Deane Waldman Headshot

Blame Game vs. Root Cause Analysis

Posted: Updated:

The blame game is what we play. Root cause analysis is what we need. The latter gets at the primary reason for a problem: why some process fails to achieve its intended outcome or it produces a surprise result. No value judgment -- good or bad -- is made.

Blaming involves finding some person or group to label as the "bad guy." Jeffrey Skilling, CEO of Enron, was a "bad guy." He was a culprit and a symptom, but not a cause of the problem. The Enron disaster was caused by its corporate culture and loopholes in finance/SEC regulations. Together, these two root causes allowed a massive fraud to occur.

Punishing Skilling may satisfy our need for vengeance and even justice. Punishing him was appropriate: he broke the law. However, punishing him will not fix the problem. Without addressing root causes, problems always recur.

A recent commenter asked a very, very important series of questions related to blaming and solving problems. [A] "Can you tell me who benefits from the [system] status quo? [B] Why is so hard to change the system? [C] If everyone thinks it [our healthcare system] sucks, why does it continue to get worse? [D] If you can't identify who or what is responsible for 'the system,' how do we fix it?"

The simple answer to [A] is all those who are doing well under the status quo: insurance companies; bureaucrats and politicians who keep their jobs; inefficient hospitals, who survive when they would go under in a free market; rules and regulations that are frankly contradictory; and all those to whom change is threatening (the majority).

The system is hard to change -- question [B] -- because the system is just like a human body: it exhibits homeostasis, which means it defends itself against any change. It wants to stay just the way it is right now.

The healthcare system keeps getting worse -- question [C] -- because there is only one group with the power and the need for change -- us -- but we do not agree on what changes we want nor have we demanded system change. That is the reason why I blog here and on www.thesystemmd.com: to get us to talk, achieve a consensus, and demand change.

Question [D] is critical. No one controls or even "is responsible" for the system. You don't fix the system by punishing or changing the people. You fix the system by changing the processes within the system. For instance, incentives affect behavior (child-rearing 101). If you want time with the doctor, do NOT pay her or him based on so-called efficiency, which is measured as patients per hour. That is what we do now, so are you surprised that the doctor has very little time for you? We need incentives that encourage the behaviors we desire.

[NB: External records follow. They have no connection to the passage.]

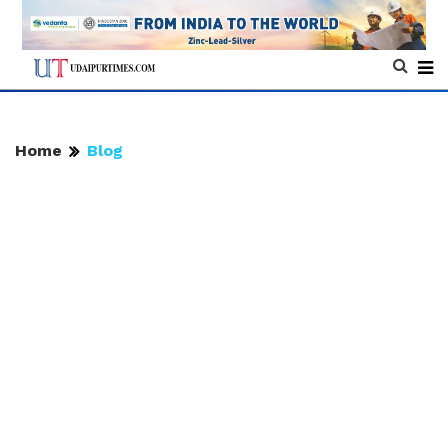
Home
Blog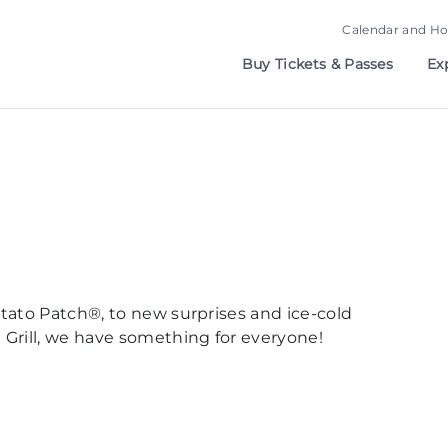
Calendar and Ho
Buy Tickets & Passes
Ex
otato Patch®, to new surprises and ice-cold
 Grill, we have something for everyone!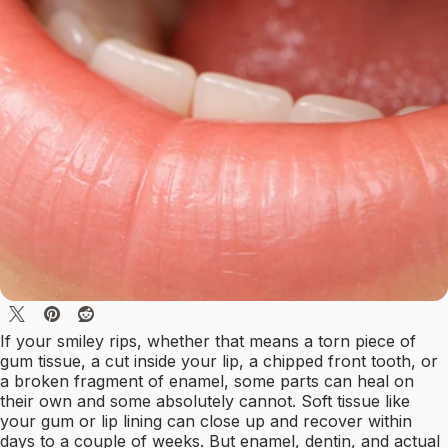
If your smiley rips, whether that means a torn piece of
gum tissue, a cut inside your lip, a chipped front tooth, or
a broken fragment of enamel, some parts can heal on
their own and some absolutely cannot. Soft tissue like
your gum or lip lining can close up and recover within
days to a couple of weeks. But enamel, dentin, and actual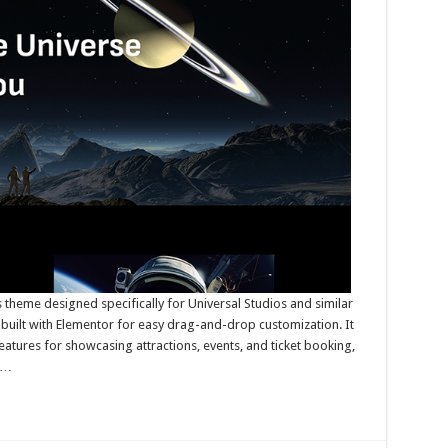
theme designed specifically for Universal Studios and similar
uilt with Elementor for easy drag-and-drop customization. It
atures for showcasing attractions, events, and ticket booking,
 …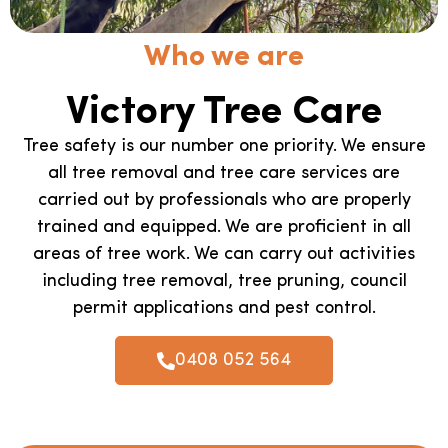
Who we are
Victory Tree Care
Tree safety is our number one priority. We ensure
all tree removal and tree care services are
carried out by professionals who are properly
trained and equipped. We are proficient in all
areas of tree work. We can carry out activities
including tree removal, tree pruning, council
permit applications and pest control.
0408 052 564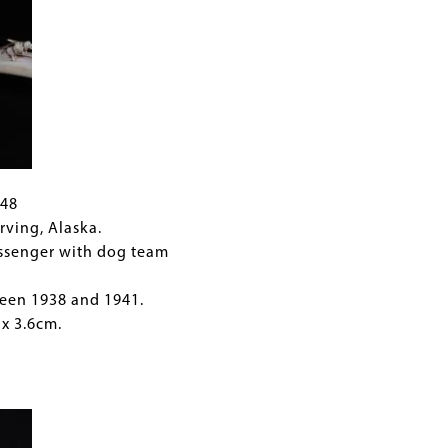
948
rving, Alaska.
ssenger with dog team
een 1938 and 1941.
 x 3.6cm.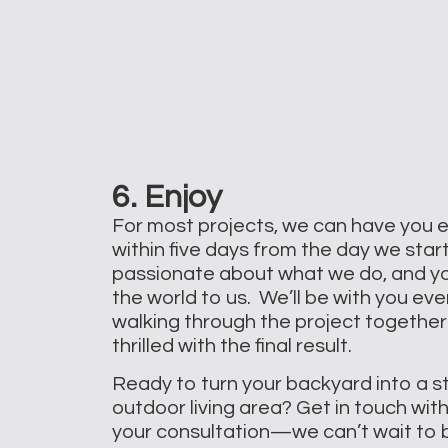
6. Enjoy
For most projects, we can have you 
within five days from the day we star
passionate about what we do, and y
the world to us. We’ll be with you eve
walking through the project together
thrilled with the final result.
Ready to turn your backyard into a s
outdoor living area? Get in touch wit
your consultation—we can’t wait to bri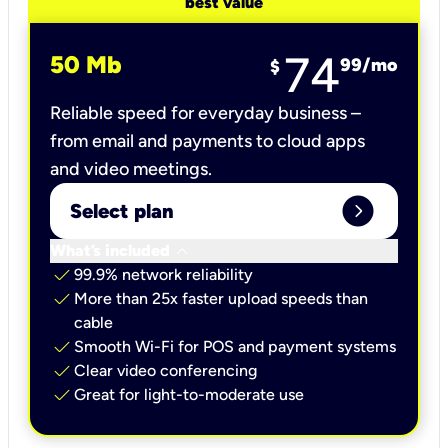
best value
74
50 Mb
99
/mo
$
Reliable speed for everyday business –
from email and payments to cloud apps
and video meetings.
expand_circle_right
Select plan
keyboard_arrow_down
What’s included
check
99.9% network reliability
check
More than 25x faster upload speeds than
cable
check
Smooth Wi-Fi for POS and payment systems
check
Clear video conferencing
check
Great for light-to-moderate use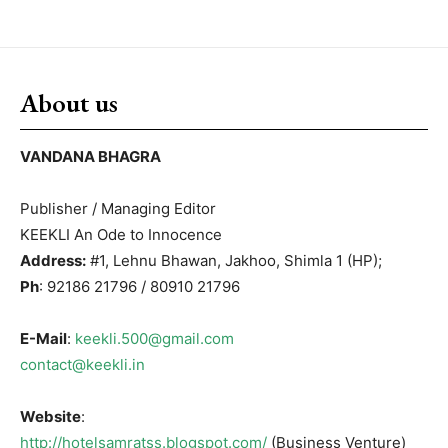
About us
VANDANA BHAGRA
Publisher / Managing Editor
KEEKLI An Ode to Innocence
Address:
#1, Lehnu Bhawan, Jakhoo, Shimla 1 (HP);
Ph
: 92186 21796 / 80910 21796
E-Mail
:
keekli.500@gmail.com
contact@keekli.in
Website
:
http://hotelsamratss.blogspot.com/
(Business Venture)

Management 101 teaches that you get whatever you measure carefully. Do we really want deaths, costs, complications and lawsuits? Because those are the things most consistently measured in health care. We say that we want to retain our nurses but measure only how many leave (turnover). We should measure and follow the outcomes we want.

You expect the doctor to make recommendations based on good hard scientific evidence. Why do you not expect the same from the managers and regulators of healthcare?

"How do we fix the healthcare system?" Find the root causes of problems and fix them. This translates to: incentives that are linked to behaviors we desire; measuring outcomes that we want; and requiring ALL decisions, not just strictly medical ones, to be evidence-based with proper feedback. Blaming plays no role in fixing healthcare (or anything else).